Perché i capelli di Beethoven possono essere trasformati in splendidi diamanti blu?

Questo articolo si concentra sulla domanda centrale "Perché i capelli di Beethoven possono essere trasformati in splendidi diamanti blu?". Viene presentato l'evento del 2007 in cui i capelli di Beethoven sono stati trasformati in tre diamanti blu da "Life Treasures" per un'asta di beneficenza. Viene spiegato il principio secondo cui, poiché sia i diamanti che i capelli contengono elementi di carbonio, è possibile estrarre il carbonio puro mediante un processo ad alta temperatura privo di ossigeno e trasformarlo in diamanti con un trattamento ad alta pressione e alta temperatura. Viene inoltre menzionato che le ceneri umane possono essere trasformate in diamanti a scopo commemorativo e vengono illustrate le differenze tra i diamanti sintetici e i diamanti naturali in termini di composizione, processo di formazione e campi di applicazione dei diamanti sintetici.

Perché i capelli di Beethoven possono essere trasformati in splendidi diamanti blu?

Perché i capelli di Beethoven possono essere trasformati in splendidi diamanti blu?

Il compositore tedesco Beethoven ha avuto una vita prolifica, lasciando un'eredità musicale inestimabile. A 180 anni dalla sua morte, tre diamanti realizzati con i suoi capelli stanno nuovamente brillando nel mondo. Nel 2007, l'archivio dell'Università del Connecticut negli Stati Uniti ha donato una ciocca di capelli di Beethoven, che aveva conservato per anni, alla società "Life Treasures" per un'asta di beneficenza. La società ha poi trasformato i capelli in tre splendidi diamanti blu. Uno è stato esposto, un altro è stato restituito all'archivio, mentre l'ultimo è stato messo all'asta online e il ricavato è stato donato a un'organizzazione di beneficenza che realizza i desideri dei bambini malati o in fase terminale.

Perché i capelli di Beethoven possono essere trasformati in bellissimi diamanti?

In realtà, i diamanti, simbolo di eternità e prestigio, sono costituiti quasi interamente da carbonio. Anche i capelli umani contengono carbonio. Gli esperti della società "Life Treasures" hanno riscaldato i capelli di Beethoven ad alta temperatura in assenza di ossigeno, estraendo da essi sostanze di carbonio puro. Quindi li hanno divisi in tre parti, lasciando ogni porzione di carbonio puro in un ambiente a circa 3000°C e 7,07×10^5 Pa per 2 settimane.

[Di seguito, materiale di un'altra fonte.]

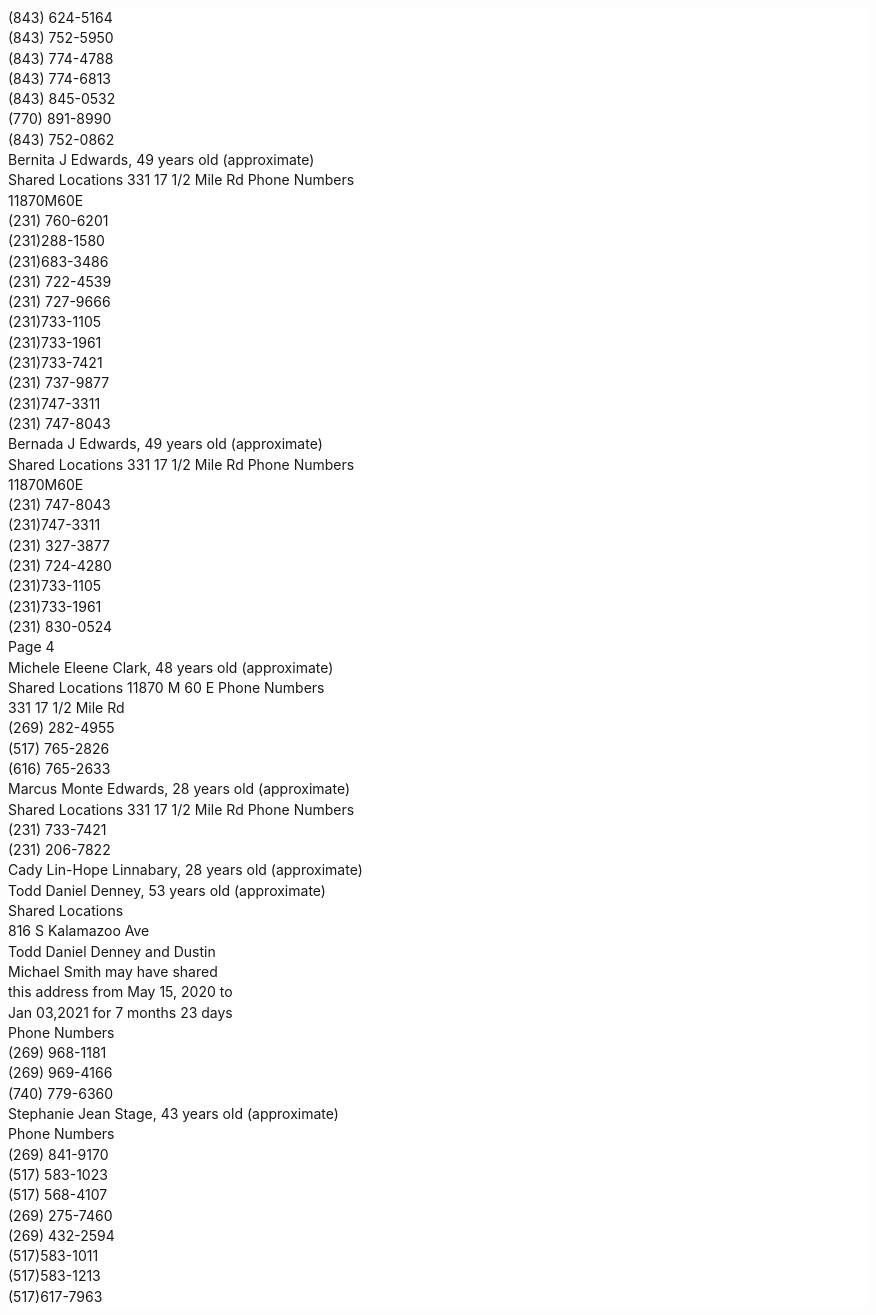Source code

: (843) 624-5164  
(843) 752-5950  
(843) 774-4788  
(843) 774-6813  
(843) 845-0532  
(770) 891-8990  
(843) 752-0862  
Bernita J Edwards, 49 years old (approximate)  
Shared Locations	331 17 1/2 Mile Rd	Phone Numbers  
11870M60E  
(231) 760-6201  
(231)288-1580  
(231)683-3486  
(231) 722-4539  
(231) 727-9666  
(231)733-1105  
(231)733-1961  
(231)733-7421  
(231) 737-9877  
(231)747-3311  
(231) 747-8043  
Bernada J Edwards, 49 years old (approximate)  
Shared Locations	331 17 1/2 Mile Rd	Phone Numbers  
11870M60E  
(231) 747-8043  
(231)747-3311  
(231) 327-3877  
(231) 724-4280  
(231)733-1105  
(231)733-1961  
(231) 830-0524  
Page 4  
Michele Eleene Clark, 48 years old (approximate)  
Shared Locations	11870 M 60 E	Phone Numbers  
331 17 1/2 Mile Rd  
(269) 282-4955  
(517) 765-2826  
(616) 765-2633  
Marcus Monte Edwards, 28 years old (approximate)  
Shared Locations	331 17 1/2 Mile Rd	Phone Numbers  
(231) 733-7421  
(231) 206-7822  
Cady Lin-Hope Linnabary, 28 years old (approximate)  
Todd Daniel Denney, 53 years old (approximate)  
Shared Locations  
816 S Kalamazoo Ave  
Todd Daniel Denney and Dustin  
Michael Smith may have shared  
this address from May 15, 2020 to  
Jan 03,2021 for 7 months 23 days  
Phone Numbers  
(269) 968-1181  
(269) 969-4166  
(740) 779-6360  
Stephanie Jean Stage, 43 years old (approximate)  
Phone Numbers  
(269) 841-9170  
(517) 583-1023  
(517) 568-4107  
(269) 275-7460  
(269) 432-2594  
(517)583-1011  
(517)583-1213  
(517)617-7963  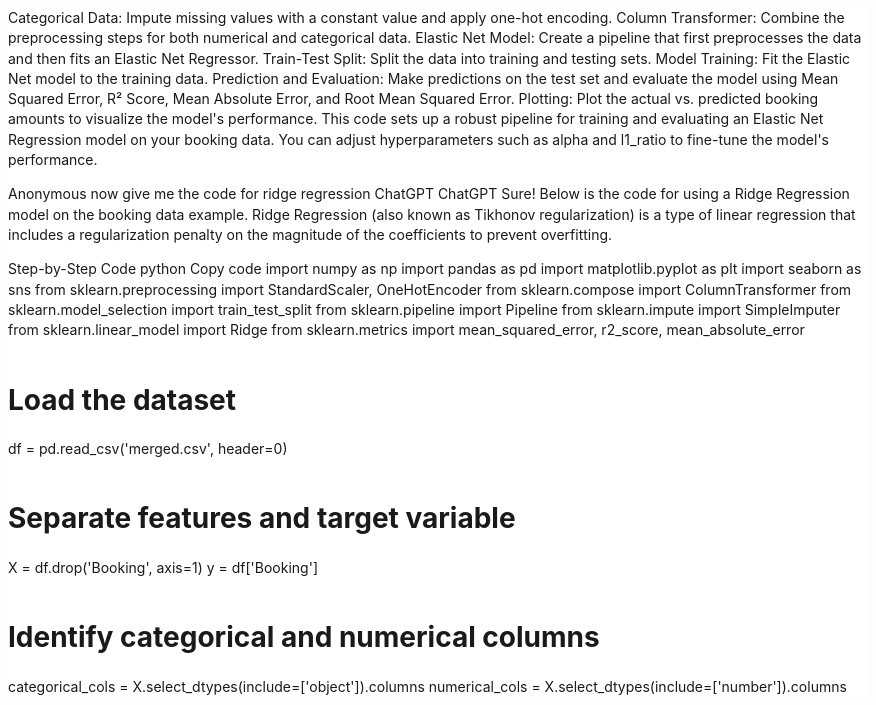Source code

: Categorical Data: Impute missing values with a constant value and apply one-hot encoding.
Column Transformer: Combine the preprocessing steps for both numerical and categorical data.
Elastic Net Model: Create a pipeline that first preprocesses the data and then fits an Elastic Net Regressor.
Train-Test Split: Split the data into training and testing sets.
Model Training: Fit the Elastic Net model to the training data.
Prediction and Evaluation: Make predictions on the test set and evaluate the model using Mean Squared Error, R² Score, Mean Absolute Error, and Root Mean Squared Error.
Plotting: Plot the actual vs. predicted booking amounts to visualize the model's performance.
This code sets up a robust pipeline for training and evaluating an Elastic Net Regression model on your booking data. You can adjust hyperparameters such as alpha and l1_ratio to fine-tune the model's performance.

Anonymous
now give me the code for ridge regression
ChatGPT
ChatGPT
Sure! Below is the code for using a Ridge Regression model on the booking data example. Ridge Regression (also known as Tikhonov regularization) is a type of linear regression that includes a regularization penalty on the magnitude of the coefficients to prevent overfitting.

Step-by-Step Code
python
Copy code
import numpy as np
import pandas as pd
import matplotlib.pyplot as plt
import seaborn as sns
from sklearn.preprocessing import StandardScaler, OneHotEncoder
from sklearn.compose import ColumnTransformer
from sklearn.model_selection import train_test_split
from sklearn.pipeline import Pipeline
from sklearn.impute import SimpleImputer
from sklearn.linear_model import Ridge
from sklearn.metrics import mean_squared_error, r2_score, mean_absolute_error

# Load the dataset

df = pd.read_csv('merged.csv', header=0)

# Separate features and target variable

X = df.drop('Booking', axis=1)
y = df['Booking']

# Identify categorical and numerical columns

categorical_cols = X.select_dtypes(include=['object']).columns
numerical_cols = X.select_dtypes(include=['number']).columns
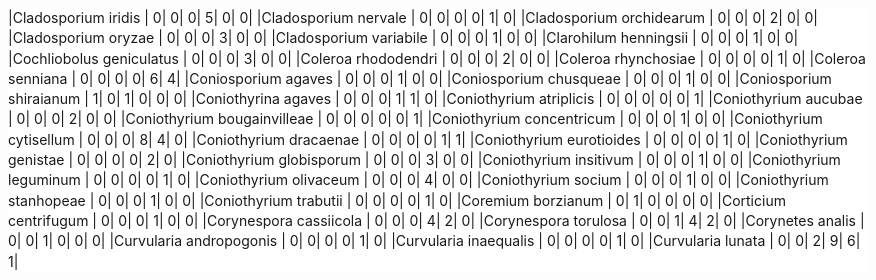 |Cladosporium iridis                |    0|    0|    0|    5|    0|    0|
|Cladosporium nervale               |    0|    0|    0|    0|    1|    0|
|Cladosporium orchidearum           |    0|    0|    0|    2|    0|    0|
|Cladosporium oryzae                |    0|    0|    0|    3|    0|    0|
|Cladosporium variabile             |    0|    0|    0|    1|    0|    0|
|Clarohilum henningsii              |    0|    0|    0|    1|    0|    0|
|Cochliobolus geniculatus           |    0|    0|    0|    3|    0|    0|
|Coleroa rhododendri                |    0|    0|    0|    2|    0|    0|
|Coleroa rhynchosiae                |    0|    0|    0|    0|    1|    0|
|Coleroa senniana                   |    0|    0|    0|    0|    6|    4|
|Coniosporium agaves                |    0|    0|    0|    1|    0|    0|
|Coniosporium chusqueae             |    0|    0|    0|    1|    0|    0|
|Coniosporium shiraianum            |    1|    0|    1|    0|    0|    0|
|Coniothyrina agaves                |    0|    0|    0|    1|    1|    0|
|Coniothyrium atriplicis            |    0|    0|    0|    0|    0|    1|
|Coniothyrium aucubae               |    0|    0|    0|    2|    0|    0|
|Coniothyrium bougainvilleae        |    0|    0|    0|    0|    0|    1|
|Coniothyrium concentricum          |    0|    0|    0|    1|    0|    0|
|Coniothyrium cytisellum            |    0|    0|    0|    8|    4|    0|
|Coniothyrium dracaenae             |    0|    0|    0|    0|    1|    1|
|Coniothyrium eurotioides           |    0|    0|    0|    0|    1|    0|
|Coniothyrium genistae              |    0|    0|    0|    0|    2|    0|
|Coniothyrium globisporum           |    0|    0|    0|    3|    0|    0|
|Coniothyrium insitivum             |    0|    0|    0|    1|    0|    0|
|Coniothyrium leguminum             |    0|    0|    0|    0|    1|    0|
|Coniothyrium olivaceum             |    0|    0|    0|    4|    0|    0|
|Coniothyrium socium                |    0|    0|    0|    1|    0|    0|
|Coniothyrium stanhopeae            |    0|    0|    0|    1|    0|    0|
|Coniothyrium trabutii              |    0|    0|    0|    0|    1|    0|
|Coremium borzianum                 |    0|    1|    0|    0|    0|    0|
|Corticium centrifugum              |    0|    0|    0|    1|    0|    0|
|Corynespora cassiicola             |    0|    0|    0|    4|    2|    0|
|Corynespora torulosa               |    0|    0|    1|    4|    2|    0|
|Corynetes analis                   |    0|    0|    1|    0|    0|    0|
|Curvularia andropogonis            |    0|    0|    0|    0|    1|    0|
|Curvularia inaequalis              |    0|    0|    0|    0|    1|    0|
|Curvularia lunata                  |    0|    0|    2|    9|    6|    1|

In questo modo, i capelli del "Maestro della musica" si sono trasformati in tre diamanti, per un peso totale di 112 mg (0,56 carati).

Oltre ai capelli, anche le ceneri umane possono essere trasformate in diamanti. Nel 2007, una società svizzera ha lanciato un servizio per trasformare le ceneri umane in diamanti. Le ceneri umane dopo la cremazione pesano generalmente tra i 2500 e i 3000 grammi, e circa 500 grammi di ceneri possono essere trasformati in un diamante. Questi diamanti artificiali hanno prezzi diversi a seconda delle dimensioni e della lavorazione. Alcuni familiari desiderano trasformare le ceneri del padre, della madre o del coniuge defunto in diamanti da conservare per sempre come un misterioso e significativo ricordo eterno.

I diamanti artificiali realizzati con capelli e ceneri umane e i diamanti naturali - il diamante - hanno la stessa composizione chimica, ovvero il carbonio. La differenza è che i diamanti artificiali richiedono di estrarre il carbonio organico sotto forma di sostanze pure ad alte temperature in assenza di ossigeno, per poi sottoporle a temperature e pressioni più elevate per la cristallizzazione. L'intero processo richiede solo 6-8 settimane, mentre i diamanti naturali si formano dopo un lungo periodo di compressione termica del carbonio organico presente nel mantello terrestre a centinaia di chilometri di profondità, e la loro formazione richiede milioni di anni.

I diamanti naturali sono non solo tesori inestimabili, ma anche la sostanza più dura della Terra. Sebbene i diamanti artificiali abbiano un valore molto inferiore rispetto ai diamanti naturali, le loro proprietà sono quasi identiche, e vengono quindi ampiamente utilizzati in settori come la meccanica, la geologia e l'esplorazione petrolifera, come strumenti di taglio, punte di perforazione e abrasivi.